How to complete this task
The first line of the listing opens the range and the line with "c. Any trainee" closes it; repeat those lines and all between them word for word, leaving out the pictures.

Data to examine
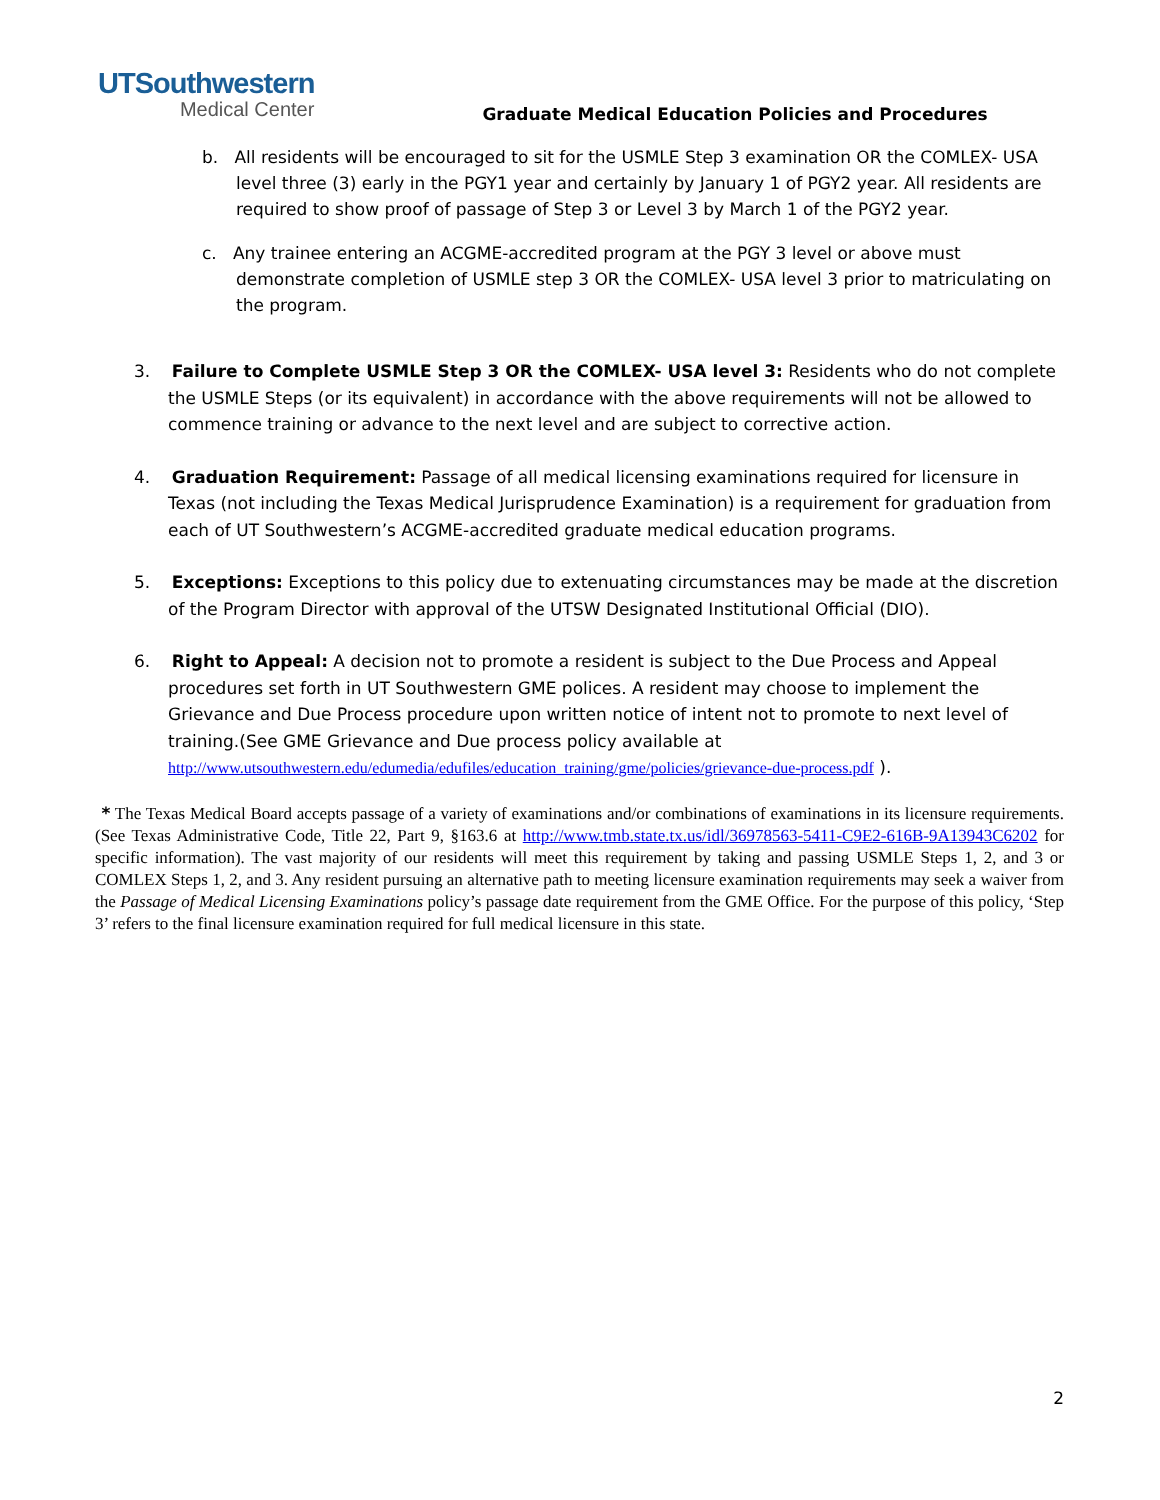UTSouthwestern
Medical Center
Graduate Medical Education Policies and Procedures
b. All residents will be encouraged to sit for the USMLE Step 3 examination OR the COMLEX- USA level three (3) early in the PGY1 year and certainly by January 1 of PGY2 year. All residents are required to show proof of passage of Step 3 or Level 3 by March 1 of the PGY2 year.
c. Any trainee entering an ACGME-accredited program at the PGY 3 level or above must demonstrate completion of USMLE step 3 OR the COMLEX- USA level 3 prior to matriculating on the program.
3. Failure to Complete USMLE Step 3 OR the COMLEX- USA level 3: Residents who do not complete the USMLE Steps (or its equivalent) in accordance with the above requirements will not be allowed to commence training or advance to the next level and are subject to corrective action.
4. Graduation Requirement: Passage of all medical licensing examinations required for licensure in Texas (not including the Texas Medical Jurisprudence Examination) is a requirement for graduation from each of UT Southwestern’s ACGME-accredited graduate medical education programs.
5. Exceptions: Exceptions to this policy due to extenuating circumstances may be made at the discretion of the Program Director with approval of the UTSW Designated Institutional Official (DIO).
6. Right to Appeal: A decision not to promote a resident is subject to the Due Process and Appeal procedures set forth in UT Southwestern GME polices. A resident may choose to implement the Grievance and Due Process procedure upon written notice of intent not to promote to next level of training.(See GME Grievance and Due process policy available at http://www.utsouthwestern.edu/edumedia/edufiles/education_training/gme/policies/grievance-due-process.pdf ).
* The Texas Medical Board accepts passage of a variety of examinations and/or combinations of examinations in its licensure requirements. (See Texas Administrative Code, Title 22, Part 9, §163.6 at http://www.tmb.state.tx.us/idl/36978563-5411-C9E2-616B-9A13943C6202 for specific information). The vast majority of our residents will meet this requirement by taking and passing USMLE Steps 1, 2, and 3 or COMLEX Steps 1, 2, and 3. Any resident pursuing an alternative path to meeting licensure examination requirements may seek a waiver from the Passage of Medical Licensing Examinations policy’s passage date requirement from the GME Office. For the purpose of this policy, ‘Step 3’ refers to the final licensure examination required for full medical licensure in this state.
2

The answer
UTSouthwestern
Medical Center
Graduate Medical Education Policies and Procedures
b. All residents will be encouraged to sit for the USMLE Step 3 examination OR the COMLEX- USA level three (3) early in the PGY1 year and certainly by January 1 of PGY2 year. All residents are required to show proof of passage of Step 3 or Level 3 by March 1 of the PGY2 year.
c. Any trainee entering an ACGME-accredited program at the PGY 3 level or above must demonstrate completion of USMLE step 3 OR the COMLEX- USA level 3 prior to matriculating on the program.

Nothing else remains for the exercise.